第307話 エスパルザの狙い

 俺たちの前に姿を現した男。

 色白の肌に細身の体……こいつがエスパルザなのか?

 なんか、想像していた見た目とだいぶ違うな。ベクルスがだいぶ厳つい感じだったから同じかそれ以上の偉丈夫だと思っていたのに。


「エ、エスパルザ様……」

「引っ込んでいろ」


 エスパルザはそう呟き、右手をサッと払う。

 目の前を飛ぶ羽虫を追い払うような軽い仕草――だったのだが、次の瞬間、凄まじい衝撃波が彼の周囲にいた兵士たちに襲いかかり、吹き飛ばしていった。


「うわあああああああっ!?」

「ぎゃあああああああっ!?」


 数多の悲鳴とともに、エスパルザが手を振った位置にいた冒険者たちは綺麗サッパリ姿を消す。俺たちは衝撃波が生みだす突風に耐えていたが……あれがこちらに向けられたらひとたまりもない。

 俺自身は破邪の盾で防げたとしても、周りのみんなはそうもいかないぞ。


「い、今の衝撃は……魔法の類?」


 ジェシカはエスパルザの攻撃手段に疑問を抱いていた。

 ――だが、あれは魔法じゃない。

 俺は見たんだ。

 ヤツが右手を振った際、人差し指につけている指輪にはめられた赤い宝石が輝くのを。


「さっきの攻撃はその指輪が生みだしたものだな?」

「ほぉ、よく気づいたな。こいつは【大巨人の息吹】というアイテムでな。レア度で言えば君の持っている龍声剣にこそ劣るが、何かと使い勝手がよくて愛用しているんだ」


 やはり、アイテムの力だったか。

 ヤツは解錠士アンロッカーであると同時に、自ら前線に赴いて戦うタイプのようだ。

 その辺はドン・ガーネスとちょっと違うな。


 エスパルザの暴挙に、他の兵士たちは恐怖を感じて逃げだしてしまう――が、彼はそれを止めることもなく、こちらをジッと見つめていた。

 ……なんだ?

 まったく行動が読めない。

 ドン・ガーネスとは質の違った不気味さがある。

 なんというか、同じ人間とは思えないくらいの異質な存在と対峙している気分になってきた。

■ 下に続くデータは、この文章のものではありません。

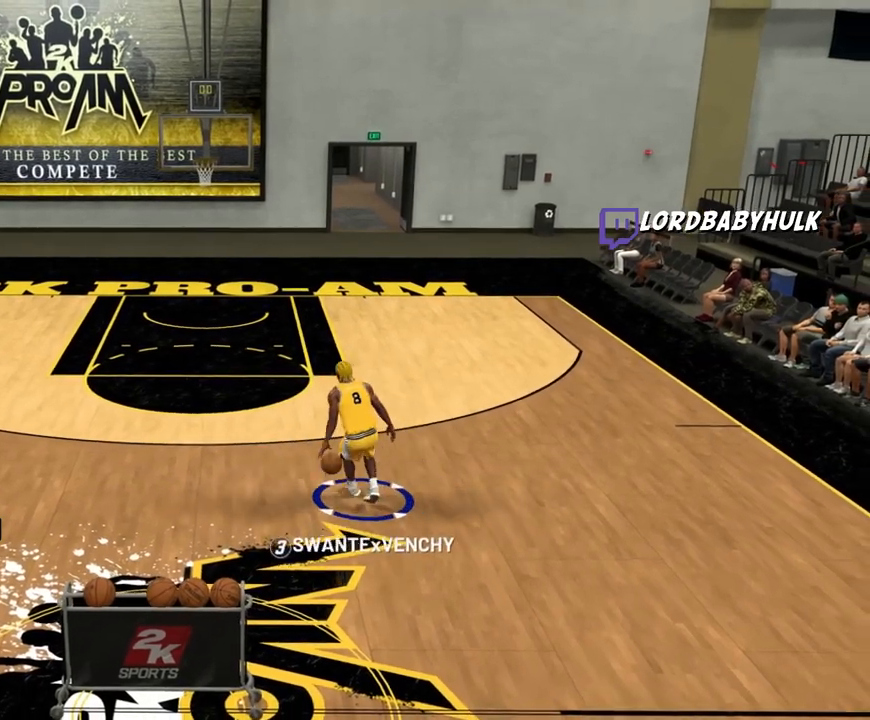
{"buttons": ["R2"], "left_stick": "center", "right_stick": "right", "events": [[83, "right_stick", "center"], [317, "right_stick", "right"]]}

「臆して逃げださないあたり、さすがは場数を踏んでいるだけはある。若いのにたいしたものだよ」


 余裕のあらわれか、エスパルザは突然拍手をしながら俺たちを褒めた。

 本当に何なんだ、こいつは。

 

 ――エスパルザはさらにこちらを混乱させるような発言を繰り返した。


「しかし、人の物を盗むという行為はいただけないな。てっきり、聖都のルナリアが肌身離さず持っているものだとばかり思っていたのだが……まさか君のような少年の手にわたっていたとはね」

「えっ?」


 盗んだ?

 人聞きの悪いことを――って、もしかして、


「気づいたか? 勘の良い子だ。――そうだよ。君が首からぶら下げているその鍵はもともと俺の物だ。返してもらうぞ」

「なっ!?」


 女神の鍵がエスパルザの物だって?

 そんなバカなことがあるかよ。